▼▼▼
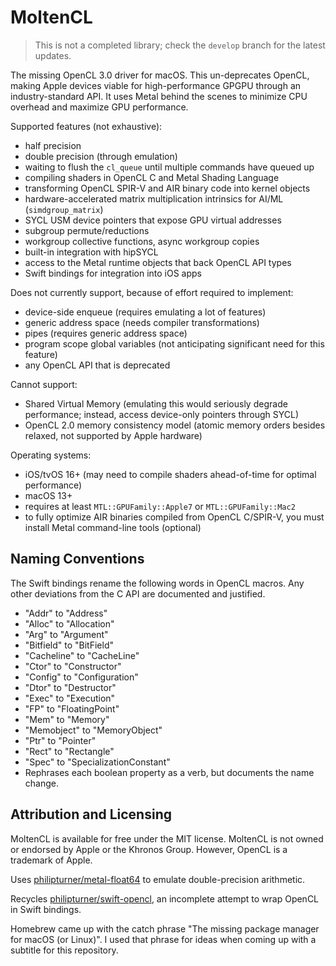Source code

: # MoltenCL

> This is not a completed library; check the `develop` branch for the latest updates.

The missing OpenCL 3.0 driver for macOS. This un-deprecates OpenCL, making Apple devices viable for high-performance GPGPU through an industry-standard API. It uses Metal behind the scenes to minimize CPU overhead and maximize GPU performance.

Supported features (not exhaustive):
- half precision
- double precision (through emulation)
- waiting to flush the `cl_queue` until multiple commands have queued up
- compiling shaders in OpenCL C and Metal Shading Language
- transforming OpenCL SPIR-V and AIR binary code into kernel objects
- hardware-accelerated matrix multiplication intrinsics for AI/ML (`simdgroup_matrix`)
- SYCL USM device pointers that expose GPU virtual addresses
- subgroup permute/reductions
- workgroup collective functions, async workgroup copies
- built-in integration with hipSYCL
- access to the Metal runtime objects that back OpenCL API types
- Swift bindings for integration into iOS apps

Does not currently support, because of effort required to implement:
- device-side enqueue (requires emulating a lot of features)
- generic address space (needs compiler transformations)
- pipes (requires generic address space)
- program scope global variables (not anticipating significant need for this feature)
- any OpenCL API that is deprecated

Cannot support:
- Shared Virtual Memory (emulating this would seriously degrade performance; instead, access device-only pointers through SYCL)
- OpenCL 2.0 memory consistency model (atomic memory orders besides relaxed, not supported by Apple hardware)

Operating systems:
- iOS/tvOS 16+ (may need to compile shaders ahead-of-time for optimal performance)
- macOS 13+
- requires at least `MTL::GPUFamily::Apple7` or `MTL::GPUFamily::Mac2`
- to fully optimize AIR binaries compiled from OpenCL C/SPIR-V, you must install Metal command-line tools (optional)

## Naming Conventions

The Swift bindings rename the following words in OpenCL macros. Any other deviations from the C API are documented and justified.
- "Addr" to "Address"
- "Alloc" to "Allocation"
- "Arg" to "Argument"
- "Bitfield" to "BitField"
- "Cacheline" to "CacheLine"
- "Ctor" to "Constructor"
- "Config" to "Configuration"
- "Dtor" to "Destructor"
- "Exec" to "Execution"
- "FP" to "FloatingPoint"
- "Mem" to "Memory"
- "Memobject" to "MemoryObject"
- "Ptr" to "Pointer"
- "Rect" to "Rectangle"
- "Spec" to "SpecializationConstant"
- Rephrases each boolean property as a verb, but documents the name change.

## Attribution and Licensing

MoltenCL is available for free under the MIT license. MoltenCL is not owned or endorsed by Apple or the Khronos Group. However, OpenCL is a trademark of Apple.

Uses [philipturner/metal-float64](https://github.com/philipturner/metal-float64) to emulate double-precision arithmetic.

Recycles [philipturner/swift-opencl](https://github.com/philipturner/swift-opencl), an incomplete attempt to wrap OpenCL in Swift bindings.

Homebrew came up with the catch phrase "The missing package manager for macOS (or Linux)". I used that phrase for ideas when coming up with a subtitle for this repository.
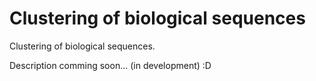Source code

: # Clustering of biological sequences
Clustering of biological sequences.

Description comming soon... (in development) :D
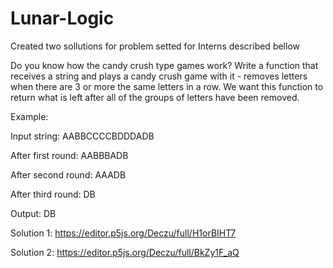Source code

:# Lunar-Logic
Created two sollutions for problem setted for Interns described bellow



 Do you know how the candy crush type games work? Write a function that receives 
 a string and plays a candy crush game with it - removes letters when there are
 3 or more the same letters in a row. We want this function to return what is left
 after all of the groups of letters have been removed.

Example:


Input string: AABBCCCCBDDDADB


After first round: AABBBADB


After second round: AAADB


After third round: DB


Output: DB 



Solution 1:  https://editor.p5js.org/Deczu/full/H1orBIHT7


Solution 2: https://editor.p5js.org/Deczu/full/BkZy1F_aQ






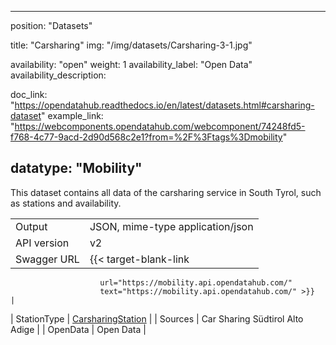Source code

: <!--
SPDX-FileCopyrightText: NOI Techpark <digital@noi.bz.it>

SPDX-License-Identifier: CC0-1.0
-->

---
position: "Datasets"

title: "Carsharing"
img: "/img/datasets/Carsharing-3-1.jpg"

availability: "open"
weight: 1
availability_label: "Open Data"
availability_description: 

doc_link: "https://opendatahub.readthedocs.io/en/latest/datasets.html#carsharing-dataset"
example_link: "https://webcomponents.opendatahub.com/webcomponent/74248fd5-f768-4c77-9acd-2d90d568c2e1?from=%2F%3Ftags%3Dmobility"

datatype: "Mobility"
---

This dataset contains all data of the carsharing service in South Tyrol, such as stations and availability.

|             |                                                                                       |
| :---------- | ------------------------------------------------------------------------------------- |
| Output      | JSON, mime-type application/json                                                      |
| API version | v2                                                                                    |
| Swagger URL | {{< target-blank-link
                        url="https://mobility.api.opendatahub.com/"
                        text="https://mobility.api.opendatahub.com/" >}}                                              |
| StationType | [CarsharingStation](https://mobility.api.opendatahub.com/v2/flat/CarsharingStation) |
| Sources     | Car Sharing Südtirol Alto Adige                                                       |
| OpenData    | Open Data                                                                             |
▲▲▲
# What you have to do
Sift the material for lines with the string "into". Copy each one found.

# Solution
- transforming OpenCL SPIR-V and AIR binary code into kernel objects
- Swift bindings for integration into iOS apps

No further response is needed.